Annie: „Nu is het andersom, denk ik. Hanny heeft veel meer geduld dan ik. Ik kan best driftig zijn. Zij zit in een rolstoel, vanwege dystrofie in onder andere haar benen. Ze heeft daar – in ieder geval voor de buitenwacht – vrede mee. Ik weet niet of ik daar zo geduldig mee om zou kunnen gaan.”

Hanny: „De nood brengt dat mee. Als ik veel protesteer, is dat niet fijn voor de mensen in mijn omgeving.

Bovendien krijg ik die vrede. Die heb je niet opeens en niet altijd. Maar de Heere leert me vragen: ‘Leid me op Uw wegen’. Want anders kan ik dat ook niet. Ik ben een opstandig mens.”

Ook over het geloof delen de vriendinnen soms iets met elkaar. „We bespreken weleens welke dominee we hadden of waarover het ging in de kerk,” zegt Hanny.

„Ik weet ook nog dat we er als kind mee bezig waren.

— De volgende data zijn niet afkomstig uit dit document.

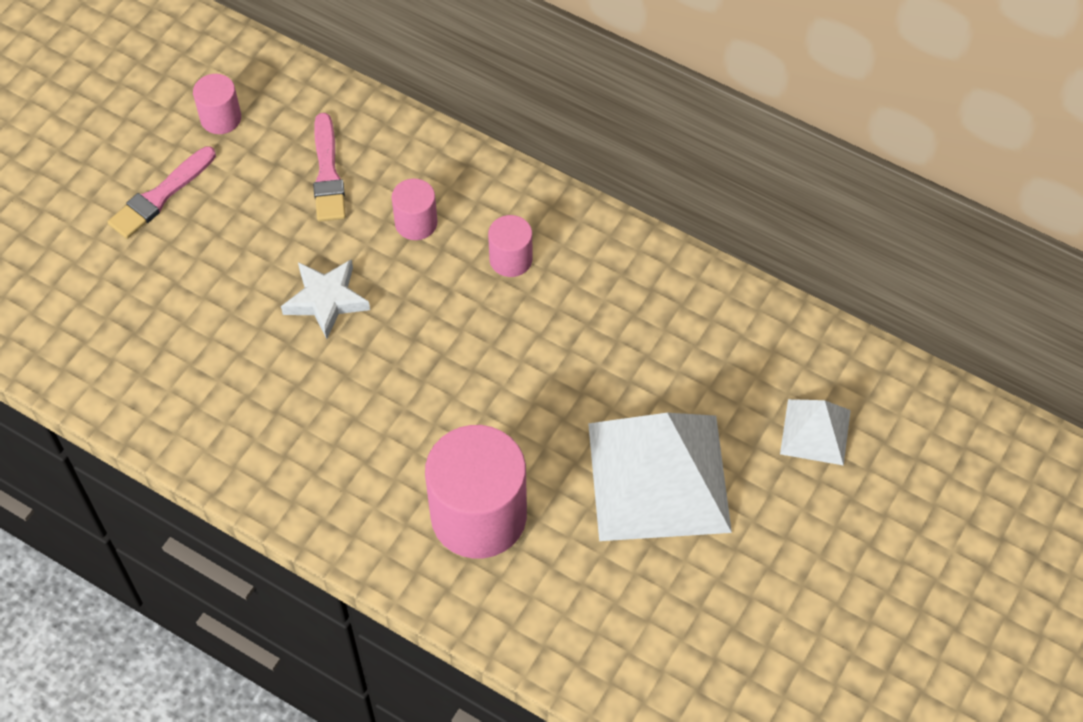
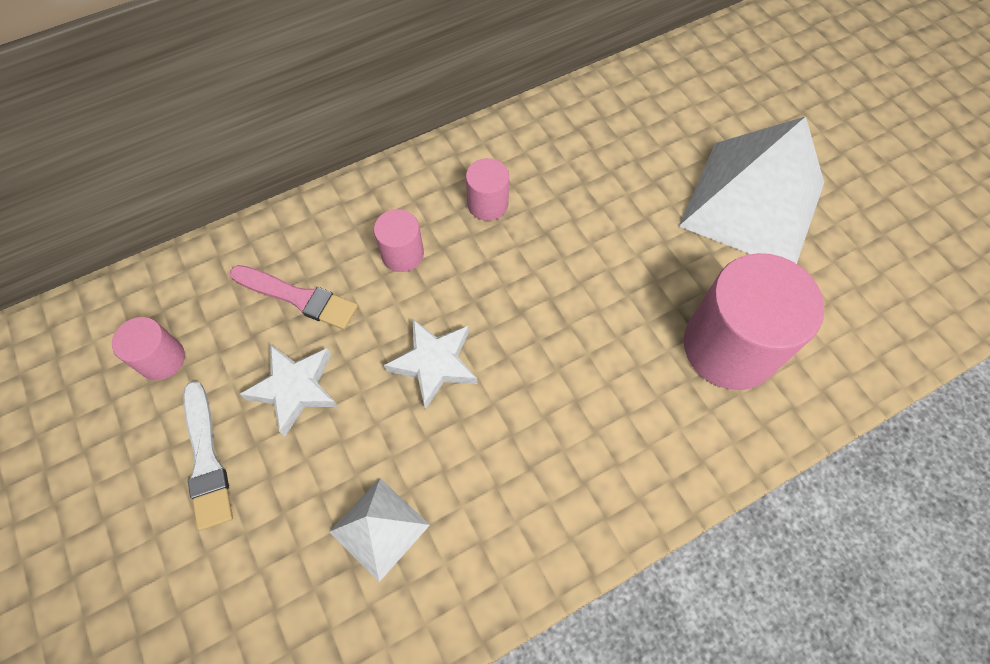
camera: 60 degrees left, 5 degrees up
pink brush [108,146,216,239] -> white brush [183,381,233,531]
white pyramid [780,399,851,465] -> white pyramid moved to [329,478,430,582]
none -> white star [240,344,338,436]

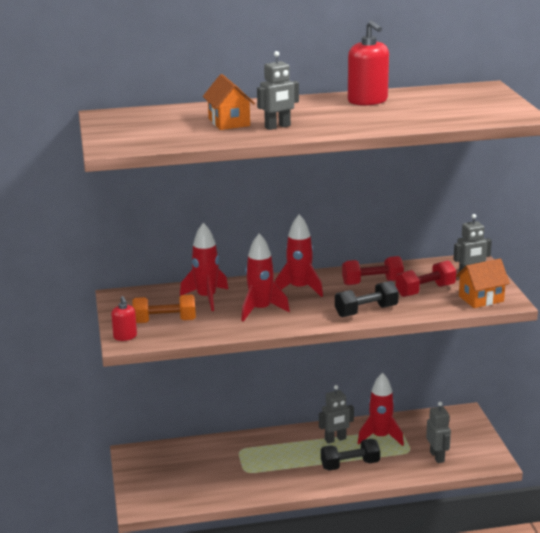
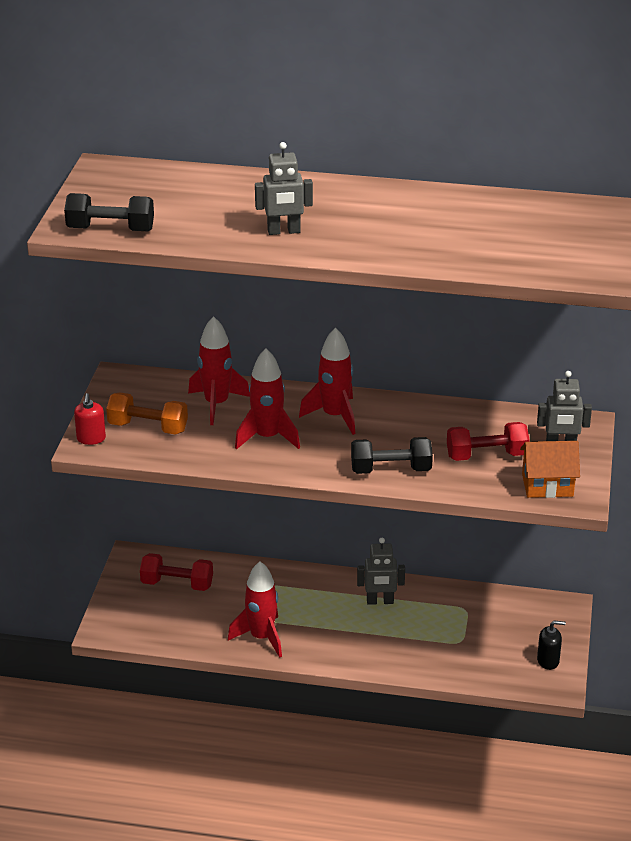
camera: 20 degrees right, 10 degrees up
orange house [203,74,255,130] -> none
black dumbbell [321,439,380,471] -> black dumbbell moved to [64,193,154,231]
red dumbbell [342,256,404,285] -> red dumbbell moved to [140,553,213,591]
red soap dispenser [348,20,389,106] -> none
red rocket [357,372,404,446] -> red rocket moved to [228,562,282,658]
grey robot [426,401,451,463] -> none
none -> black soap dispenser [537,621,566,670]

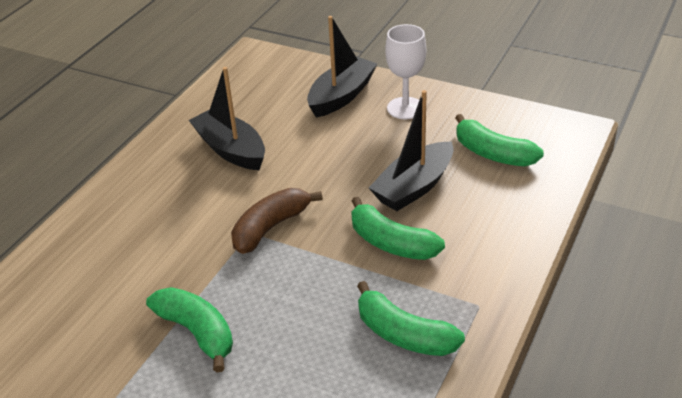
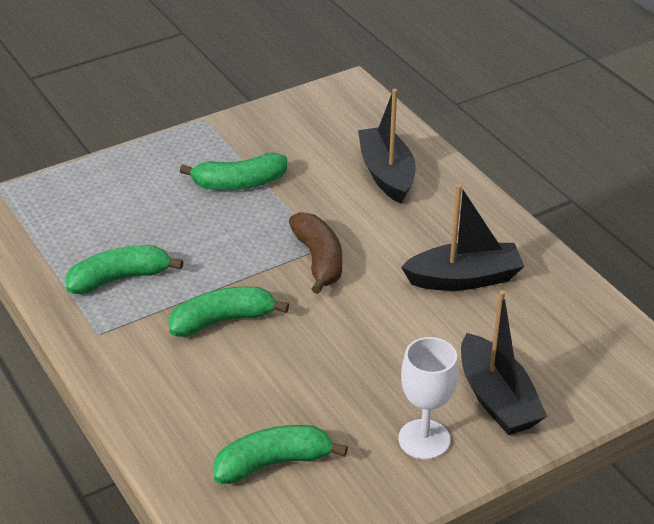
camera: 120 degrees right, 0 degrees up
black boat [369,90,454,211] -> black boat moved to [358,89,416,203]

Zo speelden we een keer met de poppen en toen zei jij dat je pop ziek was. Het was heel erg, want ze had kanker en kon niet meer beter worden. We wisten amper wat het betekende, maar hadden zoiets van de volwassenen gehoord.

We baden toen samen of de pop beter werd. Ook herinner ik me dat we een keer iets deden wat niet mocht en daarna samen de knieën bogen om om vergeving te vragen.”

Herinneringen

„Zoals we nu herinneringen ophalen, doen we dat vaak als we bij elkaar zijn,” zegt Annie.

Hanny: „Als je ouder wordt, denk je vaak terug aan vroeger. Je merkt dat je nu meer levenservaring hebt. Je snapt sommige dingen achteraf beter.”

Annie: „Op een gegeven moment word je toch ouder en wijzer, zeggen ze.”

Hanny pakt een fotoboek van de tafel. „Dit maakte ik voor Annie toen we 63 jaar getrouwd waren.” Ze barst in lachen uit. „Toen we 63 jaar vriendinnen waren, bedoel ik.”

Samen bladeren ze het fotoboek door, waarin zelfs foto’s uit hun kleutertijd staan. „We kunnen nog wel een uurtje doorgaan met herinneringen ophalen.”

Annie: „Ik ben thuis aan het opruimen en kwam onlangs een behoorlijk stuk stof tegen van de jurken die Hanny naaide voor onze vakantie. Ik had het bewaard om rondjes uit te knippen voor jampotjes, maar nooit gebruikt. Nu heb ik het aan haar gegeven.”

Hanny: „Ja, dat stukje stof koester ik. Er zitten mooie herinneringen aan.”